My previous post spoke of a recent sleepwalking episode, but there’s more to the story.
Being old and sick has resulted in my no longer being afraid of anything because I have so little to lose, and since that episode was unlike anything I’d ever experienced before, I did not find it alarming. I did, of course, wonder about the cause and vaguely remembered reading that some prescription meds had side effects affecting mental capacity. It even occurred to me that a relatively new sleeping med for my chronic insomnia might be responsible, especially since on the evening in question I had taken a double dose to ensure that I’d go right to sleep. Ummm yes, so I filed that away for later consideration.
And then, a week after the episode it occurred to me that I could quite easily test whether the med was responsible by simply taking another double dose. In retrospect that seems breathtakingly stupid, but my having so little to lose has severely impacted my level of caution…and perhaps my common sense. So I took a double dose and nothing happened. Must have been something else that caused the problem because I felt fine the next morning and had not sleepwalked.
About noon I got a call from my sister. It turned out that Sheila, our wonderful building manager, had ratted me out. I was in the middle of reassuring Becky that the sleepwalking thing was a one-time-only event not to be worried about when there was a knock at my door. It was Sheila.
She was there to talk to me about last night’s event. Whaaaaat? Last night?
So I asked Sheila to wait a moment, told Becky I’d talk to her later about last night’s event, and ended the call. Then I got the full story from Sheila.
Yep, I’d sleepwalked again, and this time it was quite scary because I had (and have, other than the faintest impression of a large blue person putting a blood pressure cuff one me) absolutely no memory of it. Even when prompted. This time I’d not got out of the building. What I’d done was go down to the second floor and (this is speculation) apparently being lost, started trying doors until I found one that was unlocked so I could walk right in.
Linda kept a cool head about it, and when a brief conversation revealed that I was not making much sense, she called 911 and walked me down to the front door so we could let the mental health team in. She went back to her apartment, and the team, I am told, followed me to mine to take my vitals and determine that I was nonsensical rather than dangerous. And to keep talking with me until I started making sense before they tucked me into bed.

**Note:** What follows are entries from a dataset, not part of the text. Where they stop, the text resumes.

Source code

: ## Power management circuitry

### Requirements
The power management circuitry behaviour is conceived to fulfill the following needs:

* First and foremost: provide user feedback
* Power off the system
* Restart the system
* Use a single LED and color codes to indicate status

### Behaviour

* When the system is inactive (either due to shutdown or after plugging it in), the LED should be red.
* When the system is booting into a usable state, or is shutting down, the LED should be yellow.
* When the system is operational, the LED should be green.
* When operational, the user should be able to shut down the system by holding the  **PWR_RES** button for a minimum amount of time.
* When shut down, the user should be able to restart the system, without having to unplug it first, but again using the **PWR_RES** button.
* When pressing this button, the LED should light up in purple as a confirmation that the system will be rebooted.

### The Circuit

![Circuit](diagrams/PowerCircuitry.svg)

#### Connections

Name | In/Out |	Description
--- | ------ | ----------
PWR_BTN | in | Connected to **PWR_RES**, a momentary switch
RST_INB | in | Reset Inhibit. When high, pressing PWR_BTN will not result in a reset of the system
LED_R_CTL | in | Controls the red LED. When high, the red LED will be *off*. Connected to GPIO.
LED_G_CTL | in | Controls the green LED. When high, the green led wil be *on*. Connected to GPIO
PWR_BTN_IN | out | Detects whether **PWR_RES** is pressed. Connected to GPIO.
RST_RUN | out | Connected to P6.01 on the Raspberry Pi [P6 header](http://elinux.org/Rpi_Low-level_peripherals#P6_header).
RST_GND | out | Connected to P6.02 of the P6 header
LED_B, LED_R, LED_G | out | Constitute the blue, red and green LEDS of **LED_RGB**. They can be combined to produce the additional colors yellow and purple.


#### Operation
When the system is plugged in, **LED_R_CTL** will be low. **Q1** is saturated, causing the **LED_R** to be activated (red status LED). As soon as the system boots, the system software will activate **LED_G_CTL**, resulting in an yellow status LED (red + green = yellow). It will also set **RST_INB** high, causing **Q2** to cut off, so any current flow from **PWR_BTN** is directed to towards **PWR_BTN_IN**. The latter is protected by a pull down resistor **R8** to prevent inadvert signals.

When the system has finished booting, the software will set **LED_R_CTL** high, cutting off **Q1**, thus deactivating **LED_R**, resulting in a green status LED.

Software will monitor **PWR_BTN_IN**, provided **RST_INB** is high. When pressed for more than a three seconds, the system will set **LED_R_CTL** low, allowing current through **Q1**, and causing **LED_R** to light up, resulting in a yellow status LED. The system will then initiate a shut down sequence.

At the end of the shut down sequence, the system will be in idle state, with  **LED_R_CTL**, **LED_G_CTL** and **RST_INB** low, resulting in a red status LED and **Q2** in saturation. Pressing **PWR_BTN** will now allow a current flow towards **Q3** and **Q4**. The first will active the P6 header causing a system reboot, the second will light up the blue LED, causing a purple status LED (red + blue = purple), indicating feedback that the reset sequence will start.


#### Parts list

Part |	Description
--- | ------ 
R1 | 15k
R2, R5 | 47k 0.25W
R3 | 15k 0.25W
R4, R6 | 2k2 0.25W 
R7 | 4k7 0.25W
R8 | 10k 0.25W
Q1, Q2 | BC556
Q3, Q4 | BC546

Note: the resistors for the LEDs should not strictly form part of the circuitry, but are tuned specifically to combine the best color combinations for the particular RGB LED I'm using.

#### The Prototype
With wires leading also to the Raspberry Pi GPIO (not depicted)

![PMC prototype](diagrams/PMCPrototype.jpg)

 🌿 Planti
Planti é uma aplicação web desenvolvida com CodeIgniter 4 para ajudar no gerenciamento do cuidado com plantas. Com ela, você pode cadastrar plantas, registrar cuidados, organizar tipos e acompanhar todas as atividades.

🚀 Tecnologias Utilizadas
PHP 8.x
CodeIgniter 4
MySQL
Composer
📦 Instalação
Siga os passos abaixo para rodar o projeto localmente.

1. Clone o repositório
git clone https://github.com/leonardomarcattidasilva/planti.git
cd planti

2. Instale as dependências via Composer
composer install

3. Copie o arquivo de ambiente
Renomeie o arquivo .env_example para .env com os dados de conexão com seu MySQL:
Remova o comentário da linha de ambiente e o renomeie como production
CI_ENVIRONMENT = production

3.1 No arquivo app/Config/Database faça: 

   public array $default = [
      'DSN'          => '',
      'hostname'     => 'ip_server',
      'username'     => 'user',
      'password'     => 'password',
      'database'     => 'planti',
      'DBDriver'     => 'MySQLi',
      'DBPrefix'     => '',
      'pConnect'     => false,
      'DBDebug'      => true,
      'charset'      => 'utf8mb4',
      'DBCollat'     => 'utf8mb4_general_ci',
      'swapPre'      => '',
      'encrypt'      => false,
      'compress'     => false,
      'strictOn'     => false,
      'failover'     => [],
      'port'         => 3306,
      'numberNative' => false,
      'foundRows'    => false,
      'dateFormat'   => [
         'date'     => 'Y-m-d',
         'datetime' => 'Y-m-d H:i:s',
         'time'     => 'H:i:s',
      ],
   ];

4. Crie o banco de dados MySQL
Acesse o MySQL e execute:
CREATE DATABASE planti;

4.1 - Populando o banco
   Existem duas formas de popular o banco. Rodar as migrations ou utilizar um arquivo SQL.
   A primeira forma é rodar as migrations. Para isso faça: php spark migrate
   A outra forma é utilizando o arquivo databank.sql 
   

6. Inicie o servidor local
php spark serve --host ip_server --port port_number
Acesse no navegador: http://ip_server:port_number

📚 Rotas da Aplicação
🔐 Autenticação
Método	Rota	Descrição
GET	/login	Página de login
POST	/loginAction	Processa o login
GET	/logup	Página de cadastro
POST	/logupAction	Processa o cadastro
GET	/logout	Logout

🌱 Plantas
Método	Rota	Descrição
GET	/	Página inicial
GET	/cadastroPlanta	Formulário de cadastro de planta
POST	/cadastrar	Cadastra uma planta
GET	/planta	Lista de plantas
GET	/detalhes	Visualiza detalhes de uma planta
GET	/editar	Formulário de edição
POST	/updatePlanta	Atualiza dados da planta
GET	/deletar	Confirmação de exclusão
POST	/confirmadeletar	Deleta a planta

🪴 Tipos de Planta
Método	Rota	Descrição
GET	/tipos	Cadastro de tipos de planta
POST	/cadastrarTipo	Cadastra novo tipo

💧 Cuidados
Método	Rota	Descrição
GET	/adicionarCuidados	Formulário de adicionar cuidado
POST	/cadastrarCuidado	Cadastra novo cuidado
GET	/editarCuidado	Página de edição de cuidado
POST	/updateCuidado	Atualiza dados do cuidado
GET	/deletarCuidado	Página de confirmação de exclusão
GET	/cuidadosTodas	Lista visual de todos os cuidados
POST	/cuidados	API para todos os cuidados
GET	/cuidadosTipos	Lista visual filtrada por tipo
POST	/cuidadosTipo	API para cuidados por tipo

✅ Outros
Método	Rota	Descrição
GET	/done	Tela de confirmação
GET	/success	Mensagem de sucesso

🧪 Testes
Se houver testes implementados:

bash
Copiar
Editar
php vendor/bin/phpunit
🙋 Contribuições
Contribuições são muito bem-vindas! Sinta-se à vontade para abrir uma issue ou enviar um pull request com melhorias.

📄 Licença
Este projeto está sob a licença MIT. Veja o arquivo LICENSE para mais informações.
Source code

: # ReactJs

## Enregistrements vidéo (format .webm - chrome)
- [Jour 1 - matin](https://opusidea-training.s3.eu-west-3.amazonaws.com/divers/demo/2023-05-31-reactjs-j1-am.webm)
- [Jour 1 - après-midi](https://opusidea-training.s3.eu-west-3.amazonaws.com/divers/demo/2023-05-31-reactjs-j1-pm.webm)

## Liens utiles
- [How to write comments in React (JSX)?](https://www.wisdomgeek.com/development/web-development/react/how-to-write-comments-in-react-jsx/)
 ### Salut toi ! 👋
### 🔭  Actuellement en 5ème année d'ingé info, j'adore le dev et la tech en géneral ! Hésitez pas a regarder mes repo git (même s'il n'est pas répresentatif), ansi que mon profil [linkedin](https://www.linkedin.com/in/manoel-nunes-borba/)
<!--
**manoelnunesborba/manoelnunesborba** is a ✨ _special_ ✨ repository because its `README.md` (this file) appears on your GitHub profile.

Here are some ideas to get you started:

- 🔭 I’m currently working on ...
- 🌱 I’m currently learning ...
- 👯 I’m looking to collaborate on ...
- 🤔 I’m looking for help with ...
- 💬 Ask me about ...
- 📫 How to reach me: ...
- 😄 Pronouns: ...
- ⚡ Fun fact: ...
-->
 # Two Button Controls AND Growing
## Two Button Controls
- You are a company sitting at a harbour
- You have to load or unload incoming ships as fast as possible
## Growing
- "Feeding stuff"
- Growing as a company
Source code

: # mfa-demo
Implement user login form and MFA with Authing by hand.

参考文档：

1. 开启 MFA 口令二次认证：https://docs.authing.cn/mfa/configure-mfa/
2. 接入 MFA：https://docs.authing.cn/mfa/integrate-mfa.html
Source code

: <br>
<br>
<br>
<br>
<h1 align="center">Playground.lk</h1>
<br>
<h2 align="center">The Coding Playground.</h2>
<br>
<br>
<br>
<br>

Sheila, Becky, and I agreed that my next move should be to call my internist, which I did. After she’d finished beating me up over the double dose, she confirmed my suspicion that the new sleeping med, Zolpidem, had a history of causing sleepwalking and even sleepdriving. (Yikes! Thank goodness I let go of my car last fall.) We agreed that I should stop taking the Zolpidem, even a single dose for now although I’d been taking the single dose some nights for several months with no problem.
The coda is that I’ve been overwhelmed by the kindness of my friends in the building with their many offers of help. I marvel at how lucky I am to be living here surrounded by people like Linda who are on my side, and this is above and beyond the solicitude of my friends outside the building, to whom I’m also grateful.